### EXERCISE INSTRUCTIONS
Copy out every line of the records below, reproducing each one character for character.

Rows from a dataset

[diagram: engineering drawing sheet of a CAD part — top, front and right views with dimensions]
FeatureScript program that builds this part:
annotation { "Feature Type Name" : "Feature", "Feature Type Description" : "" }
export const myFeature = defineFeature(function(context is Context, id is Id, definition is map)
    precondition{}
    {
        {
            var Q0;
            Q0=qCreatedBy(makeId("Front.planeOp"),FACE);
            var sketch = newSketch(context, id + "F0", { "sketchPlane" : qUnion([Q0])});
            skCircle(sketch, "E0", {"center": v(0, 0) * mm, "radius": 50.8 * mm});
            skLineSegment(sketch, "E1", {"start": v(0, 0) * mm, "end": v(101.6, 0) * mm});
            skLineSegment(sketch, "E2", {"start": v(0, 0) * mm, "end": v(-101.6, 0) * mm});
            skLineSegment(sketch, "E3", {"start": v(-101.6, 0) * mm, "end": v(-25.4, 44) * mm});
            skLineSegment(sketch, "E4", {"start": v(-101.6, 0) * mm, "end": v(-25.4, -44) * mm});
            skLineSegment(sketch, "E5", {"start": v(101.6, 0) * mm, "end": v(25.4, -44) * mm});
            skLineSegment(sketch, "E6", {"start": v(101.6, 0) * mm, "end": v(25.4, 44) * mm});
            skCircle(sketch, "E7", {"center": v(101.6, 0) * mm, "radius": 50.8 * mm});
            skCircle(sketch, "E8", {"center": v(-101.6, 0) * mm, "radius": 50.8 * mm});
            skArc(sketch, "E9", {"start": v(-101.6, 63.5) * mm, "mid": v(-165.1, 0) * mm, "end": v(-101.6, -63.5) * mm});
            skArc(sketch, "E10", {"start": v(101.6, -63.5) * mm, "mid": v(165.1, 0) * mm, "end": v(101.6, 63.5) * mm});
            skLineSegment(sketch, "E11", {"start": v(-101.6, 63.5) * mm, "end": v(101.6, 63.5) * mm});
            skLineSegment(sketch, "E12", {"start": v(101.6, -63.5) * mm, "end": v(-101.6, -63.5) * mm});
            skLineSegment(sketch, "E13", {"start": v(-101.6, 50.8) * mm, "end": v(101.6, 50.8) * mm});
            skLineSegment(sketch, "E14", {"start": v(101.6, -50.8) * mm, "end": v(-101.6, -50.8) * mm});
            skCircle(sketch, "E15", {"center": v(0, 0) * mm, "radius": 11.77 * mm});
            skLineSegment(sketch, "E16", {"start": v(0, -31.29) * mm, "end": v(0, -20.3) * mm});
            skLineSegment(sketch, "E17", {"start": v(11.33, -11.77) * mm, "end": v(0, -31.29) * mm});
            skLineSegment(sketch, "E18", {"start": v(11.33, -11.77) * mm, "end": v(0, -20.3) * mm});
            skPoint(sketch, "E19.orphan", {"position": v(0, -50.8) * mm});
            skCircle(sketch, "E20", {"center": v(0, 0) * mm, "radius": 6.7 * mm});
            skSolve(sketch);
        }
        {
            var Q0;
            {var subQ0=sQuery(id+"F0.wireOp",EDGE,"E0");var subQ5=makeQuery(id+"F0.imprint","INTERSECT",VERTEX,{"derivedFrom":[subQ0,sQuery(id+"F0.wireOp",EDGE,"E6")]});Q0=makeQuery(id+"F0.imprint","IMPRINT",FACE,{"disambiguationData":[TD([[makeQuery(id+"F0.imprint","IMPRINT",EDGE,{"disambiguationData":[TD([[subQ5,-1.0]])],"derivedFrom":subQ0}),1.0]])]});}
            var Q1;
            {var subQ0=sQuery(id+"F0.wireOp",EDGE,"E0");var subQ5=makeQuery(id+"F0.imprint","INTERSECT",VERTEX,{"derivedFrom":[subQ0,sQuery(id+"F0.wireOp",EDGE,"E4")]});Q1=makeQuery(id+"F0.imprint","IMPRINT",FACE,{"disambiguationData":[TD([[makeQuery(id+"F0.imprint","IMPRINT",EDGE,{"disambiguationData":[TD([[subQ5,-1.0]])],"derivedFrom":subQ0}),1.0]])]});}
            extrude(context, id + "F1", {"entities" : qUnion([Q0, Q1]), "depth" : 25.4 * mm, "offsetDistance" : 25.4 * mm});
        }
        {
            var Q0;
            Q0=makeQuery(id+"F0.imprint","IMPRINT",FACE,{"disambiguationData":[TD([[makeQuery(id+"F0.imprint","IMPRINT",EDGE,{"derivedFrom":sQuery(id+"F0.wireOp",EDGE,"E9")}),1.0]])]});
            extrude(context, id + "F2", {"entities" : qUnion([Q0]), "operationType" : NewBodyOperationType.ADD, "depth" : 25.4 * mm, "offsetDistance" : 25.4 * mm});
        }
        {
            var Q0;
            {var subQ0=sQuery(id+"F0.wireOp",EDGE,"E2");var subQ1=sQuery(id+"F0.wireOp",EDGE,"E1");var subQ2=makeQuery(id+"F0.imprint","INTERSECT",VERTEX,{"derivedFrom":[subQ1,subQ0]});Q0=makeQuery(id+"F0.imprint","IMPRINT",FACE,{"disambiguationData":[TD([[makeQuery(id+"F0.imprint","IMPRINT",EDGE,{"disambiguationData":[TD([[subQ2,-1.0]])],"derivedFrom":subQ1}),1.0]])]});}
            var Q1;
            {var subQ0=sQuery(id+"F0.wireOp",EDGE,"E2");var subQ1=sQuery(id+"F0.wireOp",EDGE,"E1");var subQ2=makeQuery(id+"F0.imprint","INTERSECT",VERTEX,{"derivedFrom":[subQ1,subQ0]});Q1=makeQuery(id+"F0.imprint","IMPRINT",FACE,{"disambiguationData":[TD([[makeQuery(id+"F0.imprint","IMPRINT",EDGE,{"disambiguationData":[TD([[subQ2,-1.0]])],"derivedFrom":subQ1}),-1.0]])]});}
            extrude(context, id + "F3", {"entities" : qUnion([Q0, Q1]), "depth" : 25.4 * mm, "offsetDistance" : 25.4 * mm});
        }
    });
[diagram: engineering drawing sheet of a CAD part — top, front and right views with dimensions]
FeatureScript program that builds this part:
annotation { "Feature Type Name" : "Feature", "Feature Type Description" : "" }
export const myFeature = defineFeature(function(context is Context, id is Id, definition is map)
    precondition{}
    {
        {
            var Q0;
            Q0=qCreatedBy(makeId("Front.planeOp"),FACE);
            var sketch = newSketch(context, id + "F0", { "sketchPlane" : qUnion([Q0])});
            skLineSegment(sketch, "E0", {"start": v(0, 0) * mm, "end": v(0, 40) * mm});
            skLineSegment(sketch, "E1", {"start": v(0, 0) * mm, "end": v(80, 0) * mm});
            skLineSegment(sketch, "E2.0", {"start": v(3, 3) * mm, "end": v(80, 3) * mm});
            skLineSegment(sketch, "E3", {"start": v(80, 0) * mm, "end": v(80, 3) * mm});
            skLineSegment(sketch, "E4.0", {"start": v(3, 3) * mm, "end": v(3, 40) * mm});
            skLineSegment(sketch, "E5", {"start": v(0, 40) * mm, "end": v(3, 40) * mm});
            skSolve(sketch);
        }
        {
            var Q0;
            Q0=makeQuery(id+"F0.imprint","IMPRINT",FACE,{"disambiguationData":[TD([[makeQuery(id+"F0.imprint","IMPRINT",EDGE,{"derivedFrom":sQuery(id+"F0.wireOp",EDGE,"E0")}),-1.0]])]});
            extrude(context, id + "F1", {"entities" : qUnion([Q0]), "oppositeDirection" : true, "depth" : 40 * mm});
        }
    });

### RESULT BELOW
[diagram: engineering drawing sheet of a CAD part — top, front and right views with dimensions]
FeatureScript program that builds this part:
annotation { "Feature Type Name" : "Feature", "Feature Type Description" : "" }
export const myFeature = defineFeature(function(context is Context, id is Id, definition is map)
    precondition{}
    {
        {
            var Q0;
            Q0=qCreatedBy(makeId("Front.planeOp"),FACE);
            var sketch = newSketch(context, id + "F0", { "sketchPlane" : qUnion([Q0])});
            skCircle(sketch, "E0", {"center": v(0, 0) * mm, "radius": 50.8 * mm});
            skLineSegment(sketch, "E1", {"start": v(0, 0) * mm, "end": v(101.6, 0) * mm});
            skLineSegment(sketch, "E2", {"start": v(0, 0) * mm, "end": v(-101.6, 0) * mm});
            skLineSegment(sketch, "E3", {"start": v(-101.6, 0) * mm, "end": v(-25.4, 44) * mm});
            skLineSegment(sketch, "E4", {"start": v(-101.6, 0) * mm, "end": v(-25.4, -44) * mm});
            skLineSegment(sketch, "E5", {"start": v(101.6, 0) * mm, "end": v(25.4, -44) * mm});
            skLineSegment(sketch, "E6", {"start": v(101.6, 0) * mm, "end": v(25.4, 44) * mm});
            skCircle(sketch, "E7", {"center": v(101.6, 0) * mm, "radius": 50.8 * mm});
            skCircle(sketch, "E8", {"center": v(-101.6, 0) * mm, "radius": 50.8 * mm});
            skArc(sketch, "E9", {"start": v(-101.6, 63.5) * mm, "mid": v(-165.1, 0) * mm, "end": v(-101.6, -63.5) * mm});
            skArc(sketch, "E10", {"start": v(101.6, -63.5) * mm, "mid": v(165.1, 0) * mm, "end": v(101.6, 63.5) * mm});
            skLineSegment(sketch, "E11", {"start": v(-101.6, 63.5) * mm, "end": v(101.6, 63.5) * mm});
            skLineSegment(sketch, "E12", {"start": v(101.6, -63.5) * mm, "end": v(-101.6, -63.5) * mm});
            skLineSegment(sketch, "E13", {"start": v(-101.6, 50.8) * mm, "end": v(101.6, 50.8) * mm});
            skLineSegment(sketch, "E14", {"start": v(101.6, -50.8) * mm, "end": v(-101.6, -50.8) * mm});
            skCircle(sketch, "E15", {"center": v(0, 0) * mm, "radius": 11.77 * mm});
            skLineSegment(sketch, "E16", {"start": v(0, -31.29) * mm, "end": v(0, -20.3) * mm});
            skLineSegment(sketch, "E17", {"start": v(11.33, -11.77) * mm, "end": v(0, -31.29) * mm});
            skLineSegment(sketch, "E18", {"start": v(11.33, -11.77) * mm, "end": v(0, -20.3) * mm});
            skPoint(sketch, "E19.orphan", {"position": v(0, -50.8) * mm});
            skCircle(sketch, "E20", {"center": v(0, 0) * mm, "radius": 6.7 * mm});
            skSolve(sketch);
        }
        {
            var Q0;
            {var subQ0=sQuery(id+"F0.wireOp",EDGE,"E0");var subQ5=makeQuery(id+"F0.imprint","INTERSECT",VERTEX,{"derivedFrom":[subQ0,sQuery(id+"F0.wireOp",EDGE,"E6")]});Q0=makeQuery(id+"F0.imprint","IMPRINT",FACE,{"disambiguationData":[TD([[makeQuery(id+"F0.imprint","IMPRINT",EDGE,{"disambiguationData":[TD([[subQ5,-1.0]])],"derivedFrom":subQ0}),1.0]])]});}
            var Q1;
            {var subQ0=sQuery(id+"F0.wireOp",EDGE,"E0");var subQ5=makeQuery(id+"F0.imprint","INTERSECT",VERTEX,{"derivedFrom":[subQ0,sQuery(id+"F0.wireOp",EDGE,"E4")]});Q1=makeQuery(id+"F0.imprint","IMPRINT",FACE,{"disambiguationData":[TD([[makeQuery(id+"F0.imprint","IMPRINT",EDGE,{"disambiguationData":[TD([[subQ5,-1.0]])],"derivedFrom":subQ0}),1.0]])]});}
            extrude(context, id + "F1", {"entities" : qUnion([Q0, Q1]), "depth" : 25.4 * mm, "offsetDistance" : 25.4 * mm});
        }
        {
            var Q0;
            Q0=makeQuery(id+"F0.imprint","IMPRINT",FACE,{"disambiguationData":[TD([[makeQuery(id+"F0.imprint","IMPRINT",EDGE,{"derivedFrom":sQuery(id+"F0.wireOp",EDGE,"E9")}),1.0]])]});
            extrude(context, id + "F2", {"entities" : qUnion([Q0]), "operationType" : NewBodyOperationType.ADD, "depth" : 25.4 * mm, "offsetDistance" : 25.4 * mm});
        }
        {
            var Q0;
            {var subQ0=sQuery(id+"F0.wireOp",EDGE,"E2");var subQ1=sQuery(id+"F0.wireOp",EDGE,"E1");var subQ2=makeQuery(id+"F0.imprint","INTERSECT",VERTEX,{"derivedFrom":[subQ1,subQ0]});Q0=makeQuery(id+"F0.imprint","IMPRINT",FACE,{"disambiguationData":[TD([[makeQuery(id+"F0.imprint","IMPRINT",EDGE,{"disambiguationData":[TD([[subQ2,-1.0]])],"derivedFrom":subQ1}),1.0]])]});}
            var Q1;
            {var subQ0=sQuery(id+"F0.wireOp",EDGE,"E2");var subQ1=sQuery(id+"F0.wireOp",EDGE,"E1");var subQ2=makeQuery(id+"F0.imprint","INTERSECT",VERTEX,{"derivedFrom":[subQ1,subQ0]});Q1=makeQuery(id+"F0.imprint","IMPRINT",FACE,{"disambiguationData":[TD([[makeQuery(id+"F0.imprint","IMPRINT",EDGE,{"disambiguationData":[TD([[subQ2,-1.0]])],"derivedFrom":subQ1}),-1.0]])]});}
            extrude(context, id + "F3", {"entities" : qUnion([Q0, Q1]), "depth" : 25.4 * mm, "offsetDistance" : 25.4 * mm});
        }
    });
[diagram: engineering drawing sheet of a CAD part — top, front and right views with dimensions]
FeatureScript program that builds this part:
annotation { "Feature Type Name" : "Feature", "Feature Type Description" : "" }
export const myFeature = defineFeature(function(context is Context, id is Id, definition is map)
    precondition{}
    {
        {
            var Q0;
            Q0=qCreatedBy(makeId("Front.planeOp"),FACE);
            var sketch = newSketch(context, id + "F0", { "sketchPlane" : qUnion([Q0])});
            skLineSegment(sketch, "E0", {"start": v(0, 0) * mm, "end": v(0, 40) * mm});
            skLineSegment(sketch, "E1", {"start": v(0, 0) * mm, "end": v(80, 0) * mm});
            skLineSegment(sketch, "E2.0", {"start": v(3, 3) * mm, "end": v(80, 3) * mm});
            skLineSegment(sketch, "E3", {"start": v(80, 0) * mm, "end": v(80, 3) * mm});
            skLineSegment(sketch, "E4.0", {"start": v(3, 3) * mm, "end": v(3, 40) * mm});
            skLineSegment(sketch, "E5", {"start": v(0, 40) * mm, "end": v(3, 40) * mm});
            skSolve(sketch);
        }
        {
            var Q0;
            Q0=makeQuery(id+"F0.imprint","IMPRINT",FACE,{"disambiguationData":[TD([[makeQuery(id+"F0.imprint","IMPRINT",EDGE,{"derivedFrom":sQuery(id+"F0.wireOp",EDGE,"E0")}),-1.0]])]});
            extrude(context, id + "F1", {"entities" : qUnion([Q0]), "oppositeDirection" : true, "depth" : 40 * mm});
        }
    });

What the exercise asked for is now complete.